HOW TO COMPLETE THIS TASK: In the records below, find each line with the word "VILLA" and copy it.

SOURCE DATA:
####################

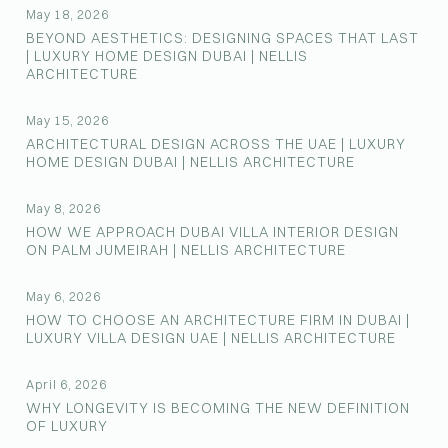
May 18, 2026
BEYOND AESTHETICS: DESIGNING SPACES THAT LAST
| LUXURY HOME DESIGN DUBAI | NELLIS
ARCHITECTURE
May 15, 2026
ARCHITECTURAL DESIGN ACROSS THE UAE | LUXURY
HOME DESIGN DUBAI | NELLIS ARCHITECTURE
May 8, 2026
HOW WE APPROACH DUBAI VILLA INTERIOR DESIGN
ON PALM JUMEIRAH | NELLIS ARCHITECTURE
May 6, 2026
HOW TO CHOOSE AN ARCHITECTURE FIRM IN DUBAI |
LUXURY VILLA DESIGN UAE | NELLIS ARCHITECTURE
April 6, 2026
WHY LONGEVITY IS BECOMING THE NEW DEFINITION
OF LUXURY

####################

REPLY TO THE TASK:
HOW WE APPROACH DUBAI VILLA INTERIOR DESIGN
LUXURY VILLA DESIGN UAE | NELLIS ARCHITECTURE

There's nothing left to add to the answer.